Movement is a framework to build dataflow applications.
It moves data items represented as an Emitable from an Emitter to an Output via an Encoder.
An Emitable is a recursive information packet, defined by having a Stream<Emitable> emit(Output)
function.
This recursive datatype allows data elements to be decomposed as they move through the pipeline, creating a 1 -> N mapping.
Emitable --> Emitable
\ / Emitable => Encoder => Output
Emitable
\ Emitable
A file read into the input side may be converted into a Stream of Emitable lines. representing the decomposition of the file.
These lines may be encoded to a database record, or some other format before being written to the output
Movement pipelines are composable. Encoders know how to represent data transformations, from a source format to a format understandable by the Output.
The output can be a File or Directory, a Database system, or any system capable of receiving writes.
Every Movement Task is executed as 1 or more parallel pipelines.
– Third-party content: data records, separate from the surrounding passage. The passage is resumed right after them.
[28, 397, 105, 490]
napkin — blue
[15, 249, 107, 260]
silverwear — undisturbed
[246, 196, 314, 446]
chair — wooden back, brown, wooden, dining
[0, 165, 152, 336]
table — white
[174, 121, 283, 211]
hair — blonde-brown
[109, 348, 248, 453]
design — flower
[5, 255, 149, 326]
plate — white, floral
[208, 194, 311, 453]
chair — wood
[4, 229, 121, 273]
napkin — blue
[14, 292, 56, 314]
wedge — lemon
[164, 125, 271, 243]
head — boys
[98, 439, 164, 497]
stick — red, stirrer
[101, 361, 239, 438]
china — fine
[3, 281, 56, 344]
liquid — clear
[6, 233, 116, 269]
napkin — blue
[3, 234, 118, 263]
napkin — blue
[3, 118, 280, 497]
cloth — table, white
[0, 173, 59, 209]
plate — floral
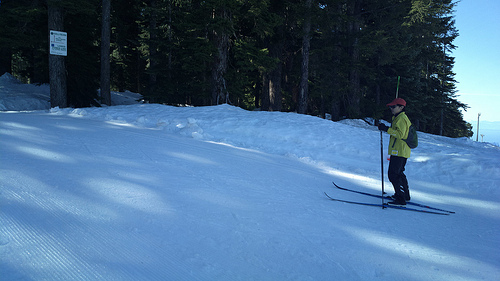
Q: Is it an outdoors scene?
A: Yes, it is outdoors.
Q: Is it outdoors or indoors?
A: It is outdoors.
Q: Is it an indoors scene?
A: No, it is outdoors.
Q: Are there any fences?
A: No, there are no fences.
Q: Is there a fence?
A: No, there are no fences.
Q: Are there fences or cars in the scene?
A: No, there are no fences or cars.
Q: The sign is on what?
A: The sign is on the tree.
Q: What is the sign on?
A: The sign is on the tree.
A Pipeline is an (Emitter)(Encoder)(Output) triple.
The Driver controls the assignment of chunks of the input stream, and assigns them to the pipelines
/ (Pipeline: Emitter -> Encoder -> Output)
(Driver) - (Pipeline: Emitter -> Encoder -> Output)
\ (Pipeline: Emitter -> Encoder -> Output)
Support for file based operations is included, as well as an integration with Apache TinkerPop
This project is provided under the Apache2 software license.
Movement is provided as-is and without warranty.